=== What you are asked to do ===
Quote the records beneath, complete and exact. Leave out images.

++++ Study material

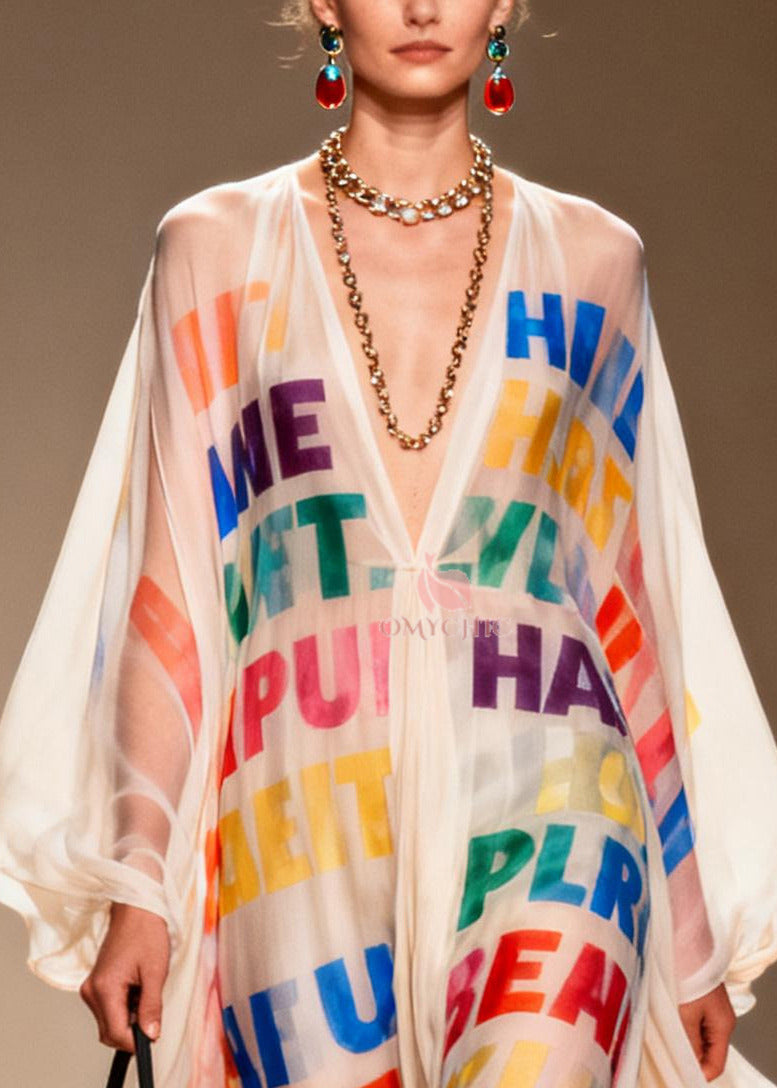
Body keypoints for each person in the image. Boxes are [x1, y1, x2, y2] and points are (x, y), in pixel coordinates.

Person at [1, 1, 777, 1086]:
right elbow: (174, 584)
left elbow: (628, 602)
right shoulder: (214, 248)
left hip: (559, 798)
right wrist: (138, 880)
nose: (421, 7)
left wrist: (689, 932)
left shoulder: (596, 258)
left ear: (503, 4)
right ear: (324, 3)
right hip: (300, 812)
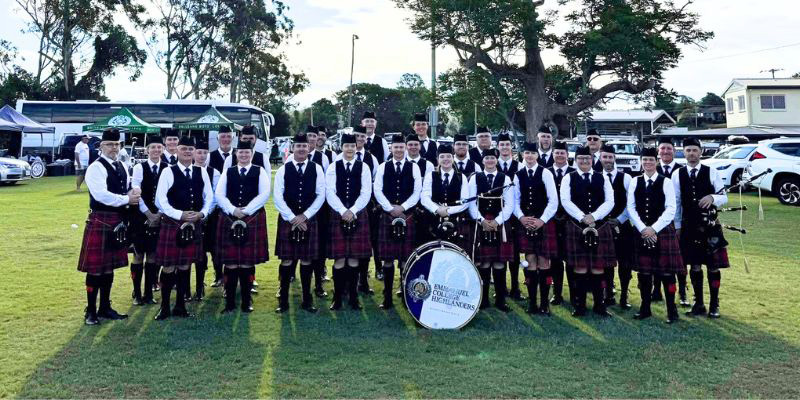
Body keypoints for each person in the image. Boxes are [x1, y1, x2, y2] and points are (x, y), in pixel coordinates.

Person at [77, 128, 138, 325]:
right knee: (96, 269)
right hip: (101, 220)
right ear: (101, 146)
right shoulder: (95, 167)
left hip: (117, 221)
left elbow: (127, 187)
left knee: (109, 267)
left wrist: (134, 191)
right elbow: (101, 195)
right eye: (110, 144)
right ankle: (90, 311)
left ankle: (105, 307)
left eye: (117, 144)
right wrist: (127, 199)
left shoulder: (122, 165)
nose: (114, 148)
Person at [152, 136, 214, 320]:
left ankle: (180, 305)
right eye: (184, 148)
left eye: (190, 149)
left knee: (185, 265)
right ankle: (164, 307)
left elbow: (209, 197)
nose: (187, 152)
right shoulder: (168, 171)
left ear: (194, 151)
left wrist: (202, 213)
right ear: (177, 150)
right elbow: (160, 200)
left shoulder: (201, 172)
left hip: (194, 223)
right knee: (169, 266)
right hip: (173, 224)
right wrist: (180, 215)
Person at [673, 137, 730, 319]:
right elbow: (676, 202)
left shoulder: (711, 171)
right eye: (688, 150)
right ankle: (699, 304)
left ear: (701, 151)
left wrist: (713, 198)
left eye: (695, 150)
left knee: (713, 266)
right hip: (689, 226)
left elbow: (724, 196)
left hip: (710, 226)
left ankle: (714, 305)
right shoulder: (677, 174)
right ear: (684, 152)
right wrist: (678, 226)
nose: (691, 153)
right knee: (695, 265)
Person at [627, 146, 684, 323]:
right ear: (641, 162)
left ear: (657, 162)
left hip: (663, 231)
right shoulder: (635, 181)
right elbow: (631, 208)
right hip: (642, 232)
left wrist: (654, 229)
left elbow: (671, 208)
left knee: (667, 274)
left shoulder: (666, 182)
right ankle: (645, 308)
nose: (647, 163)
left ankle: (672, 310)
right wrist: (643, 228)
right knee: (644, 273)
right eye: (644, 160)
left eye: (651, 160)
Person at [214, 140, 271, 313]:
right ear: (236, 154)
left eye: (247, 152)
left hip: (252, 219)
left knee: (247, 263)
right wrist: (233, 209)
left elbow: (264, 193)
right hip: (230, 219)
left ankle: (246, 302)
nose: (244, 155)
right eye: (241, 152)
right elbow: (219, 194)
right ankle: (230, 303)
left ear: (251, 154)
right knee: (230, 263)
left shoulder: (260, 171)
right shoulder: (228, 171)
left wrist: (247, 210)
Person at [560, 146, 616, 317]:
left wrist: (595, 216)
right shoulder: (568, 177)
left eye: (587, 158)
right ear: (575, 160)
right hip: (577, 226)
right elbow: (565, 200)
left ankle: (600, 305)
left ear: (592, 160)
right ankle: (580, 306)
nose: (584, 161)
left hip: (599, 226)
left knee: (599, 267)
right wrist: (582, 217)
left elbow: (610, 201)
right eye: (581, 158)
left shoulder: (602, 177)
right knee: (580, 267)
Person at [273, 133, 326, 313]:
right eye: (298, 146)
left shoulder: (317, 168)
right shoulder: (283, 169)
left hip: (308, 219)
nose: (302, 149)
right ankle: (283, 300)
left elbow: (321, 195)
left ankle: (307, 299)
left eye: (304, 146)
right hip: (288, 220)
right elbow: (278, 196)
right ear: (292, 148)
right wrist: (292, 218)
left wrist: (305, 216)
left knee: (307, 260)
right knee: (287, 260)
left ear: (308, 148)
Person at [373, 134, 422, 309]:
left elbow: (417, 191)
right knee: (387, 260)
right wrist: (390, 208)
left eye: (402, 147)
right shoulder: (383, 167)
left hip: (407, 215)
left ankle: (405, 295)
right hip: (388, 216)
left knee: (405, 259)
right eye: (396, 147)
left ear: (405, 148)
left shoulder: (414, 167)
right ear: (391, 148)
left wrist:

++++++++

=== Answer for this exercise ===
Body keypoints for each person in the image. Boxes are [x1, y1, x2, y2] and points are (x, y), in pixel coordinates.

Person at [1, 1, 777, 1086]:
right elbow: (174, 584)
left elbow: (628, 602)
right shoulder: (214, 248)
left hip: (559, 798)
right wrist: (138, 880)
nose: (421, 7)
left wrist: (689, 932)
left shoulder: (596, 258)
left ear: (503, 4)
right ear: (324, 3)
right hip: (300, 812)
Body keypoints for each person in the image. Boxes are [x1, y1, x2, y2] and points are (x, y), in pixel coordinates.

Person at [77, 128, 138, 325]:
right knee: (96, 269)
right hip: (101, 220)
right ear: (101, 146)
right shoulder: (95, 167)
left hip: (117, 221)
left elbow: (127, 187)
left knee: (109, 267)
left wrist: (134, 191)
right elbow: (101, 195)
right eye: (110, 144)
right ankle: (90, 311)
left ankle: (105, 307)
left eye: (117, 144)
right wrist: (127, 199)
left shoulder: (122, 165)
nose: (114, 148)
Person at [152, 136, 214, 320]:
left ankle: (180, 305)
right eye: (184, 148)
left eye: (190, 149)
left knee: (185, 265)
right ankle: (164, 307)
left elbow: (209, 197)
nose: (187, 152)
right shoulder: (168, 171)
left ear: (194, 151)
left wrist: (202, 213)
right ear: (177, 150)
right elbow: (160, 200)
left shoulder: (201, 172)
left hip: (194, 223)
right knee: (169, 266)
right hip: (173, 224)
right wrist: (180, 215)
Person at [673, 137, 730, 319]:
right elbow: (676, 202)
left shoulder: (711, 171)
right eye: (688, 150)
right ankle: (699, 304)
left ear: (701, 151)
left wrist: (713, 198)
left eye: (695, 150)
left knee: (713, 266)
right hip: (689, 226)
left elbow: (724, 196)
left hip: (710, 226)
left ankle: (714, 305)
right shoulder: (677, 174)
right ear: (684, 152)
right wrist: (678, 226)
nose: (691, 153)
right knee: (695, 265)
Person at [627, 146, 684, 323]:
right ear: (641, 162)
left ear: (657, 162)
left hip: (663, 231)
right shoulder: (635, 181)
right elbow: (631, 208)
right hip: (642, 232)
left wrist: (654, 229)
left elbow: (671, 208)
left knee: (667, 274)
left shoulder: (666, 182)
right ankle: (645, 308)
nose: (647, 163)
left ankle: (672, 310)
right wrist: (643, 228)
right knee: (644, 273)
right eye: (644, 160)
left eye: (651, 160)
Person at [214, 140, 271, 313]:
right ear: (236, 154)
left eye: (247, 152)
left hip: (252, 219)
left knee: (247, 263)
right wrist: (233, 209)
left elbow: (264, 193)
right hip: (230, 219)
left ankle: (246, 302)
nose: (244, 155)
right eye: (241, 152)
right elbow: (219, 194)
right ankle: (230, 303)
left ear: (251, 154)
right knee: (230, 263)
left shoulder: (260, 171)
right shoulder: (228, 171)
left wrist: (247, 210)
Person at [560, 146, 616, 317]:
left wrist: (595, 216)
right shoulder: (568, 177)
left eye: (587, 158)
right ear: (575, 160)
right hip: (577, 226)
right elbow: (565, 200)
left ankle: (600, 305)
left ear: (592, 160)
right ankle: (580, 306)
nose: (584, 161)
left hip: (599, 226)
left knee: (599, 267)
right wrist: (582, 217)
left elbow: (610, 201)
right eye: (581, 158)
left shoulder: (602, 177)
right knee: (580, 267)
Person at [273, 133, 326, 313]:
right eye: (298, 146)
left shoulder: (317, 168)
right shoulder: (283, 169)
left hip: (308, 219)
nose: (302, 149)
right ankle: (283, 300)
left elbow: (321, 195)
left ankle: (307, 299)
left eye: (304, 146)
right hip: (288, 220)
right elbow: (278, 196)
right ear: (292, 148)
right wrist: (292, 218)
left wrist: (305, 216)
left knee: (307, 260)
right knee: (287, 260)
left ear: (308, 148)
Person at [373, 134, 422, 309]:
left elbow: (417, 191)
right knee: (387, 260)
right wrist: (390, 208)
left eye: (402, 147)
right shoulder: (383, 167)
left hip: (407, 215)
left ankle: (405, 295)
right hip: (388, 216)
left knee: (405, 259)
right eye: (396, 147)
left ear: (405, 148)
left shoulder: (414, 167)
right ear: (391, 148)
left wrist:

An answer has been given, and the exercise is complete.